Never the time-waster, this morning I rang a local dentist to register. I did it over the phone and the receptionist asked if I’d like to book an appointment. I declined, after all, I wanted to take some quality time to find out what this establishment was about before I put my dental care in their hands.
Upon biting into my apple slice, I realised that this was a bit of an emergency. I needed an appointment. No bother, I’d just ring back. After much day-bartering (‘No appointments tomorrow, or this week in the evening, or in the morning’) I secured an appointment for next Tuesday, the 14th February at 8pm. Great, I thought as I hung up, I have registered, checked the cost and made the appointment.
Pleased with myself, I text S-Boy to let him know. It was only after I re-read the text I’d sent that I realised I could not be sat in a dentist’s chair, gripping the arm rests and inwardly crying on Tuesday 14th February at 8pm. It’s Valentine’s Day! S-Boy and I had arranged to go out to eat and be romantic and shit. I shook my head at my disgusting oblivion to a National holiday (and secretly scolded S-Boy for not realising either. But he wasn’t the absent-minded monster in this circumstance. That would be me.)
I didn’t want to ring back again, especially having already called twice and spoken to the same receptionist (my guess? There’s only one!) but I knew I had no choice.
Avoiding giving her the reason why (‘I realised it was Valentine’s Day and intend on being soppy and disgusting and romantic. Ergo I can’t have a mirrored scalpel in my mouth and a man all up in my face at that time’) I changed my appointment to Wednesday 15th February. Super, sorted.
Pleased I’d sorted it out, I got on with my work. But wait a minute, I’ll have to wait a whole 8 days to get my tooth agony sorted? I knew I couldn't last that long, but I couldn't ring the dentist again, could I? The same receptionist would pick up. She’d know that it was me again, because she’d dealt with my many queries up until this point.
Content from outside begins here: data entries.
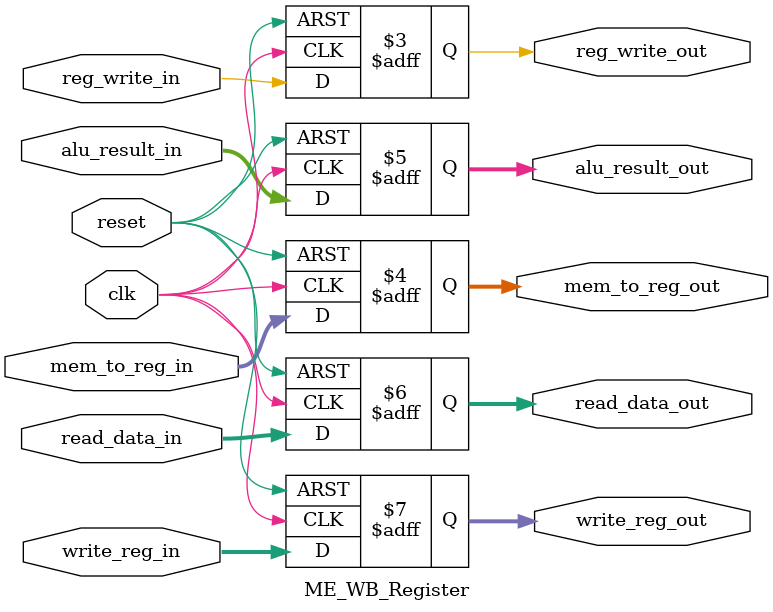
<source format=v>
/******************************************************************
 * Description
 *  This is the Memory to Write Back Register
 *  1.0
 * Author:
 *  Alejandro Rios Jasso
 *  Javier Ochoa Pardo
 * email:
 *  is708932@iteso.mx
 *  is702811@iteso.mx
 * Date:
 *  21/04/2019
 ******************************************************************/
module ME_WB_Register (input clk,
                       input reset,
                       input reg_write_in,
                       input [1:0] mem_to_reg_in,
                       input [31:0] alu_result_in,
                       input [31:0] read_data_in,
                       input [4:0] write_reg_in,
                       output reg reg_write_out,
                       output reg [1:0] mem_to_reg_out,
                       output reg [31:0] alu_result_out,
                       output reg [31:0] read_data_out,
                       output reg [4:0] write_reg_out);
    
    always@(negedge reset or posedge clk) begin
        if (reset == 0) begin
            reg_write_out  <= 0;
            mem_to_reg_out <= 0;
            alu_result_out <= 0;
            read_data_out  <= 0;
            write_reg_out  <= 0;
        end
        else begin
            reg_write_out  <= reg_write_in;
            mem_to_reg_out <= mem_to_reg_in;
            alu_result_out <= alu_result_in;
            read_data_out  <= read_data_in;
            write_reg_out  <= write_reg_in;
        end
    end
    
endmodule

</source>
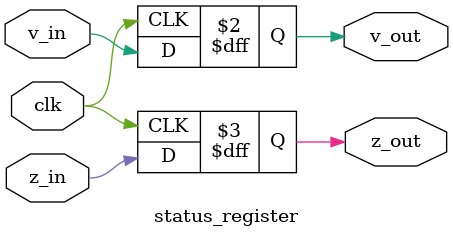
<source format=v>
module status_register(clk, v_in, z_in, v_out, z_out);
    input clk;
    input v_in, z_in;
    output reg v_out, z_out;

    always @(posedge clk) begin
        v_out <= v_in;
        z_out <= z_in;
    end
endmodule

</source>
Sheepishly, I dialled the number before I could talk myself out of it.
“Hello there! Me again!”
I asked if she had any appointment this week in the evening, even though she’d said previously that they hadn’t. I could hear her gritting her teeth as she tapped away at her computer but held my ground, knowing my teeth would thank me for this (though I’m not entirely sure how, they're not so good with the gifts). She gave me a free slot for this Thursday. I took it eagerly and promised that I wouldn’t be calling again. I laughed afterwards to show that this was a funny joke we could all laugh at. She didn’t laugh. I hung up.
I then realised she’d lied before, about there being no slots. If she had just given me the honest list of free slots at the beginning, I wouldn’t have had to make the last two phone calls! And she had the nerve to phone-tut at me?! I wanted to ring her back, to let her have a piece of my mind. But then I remembered that you can never call a company more than two times.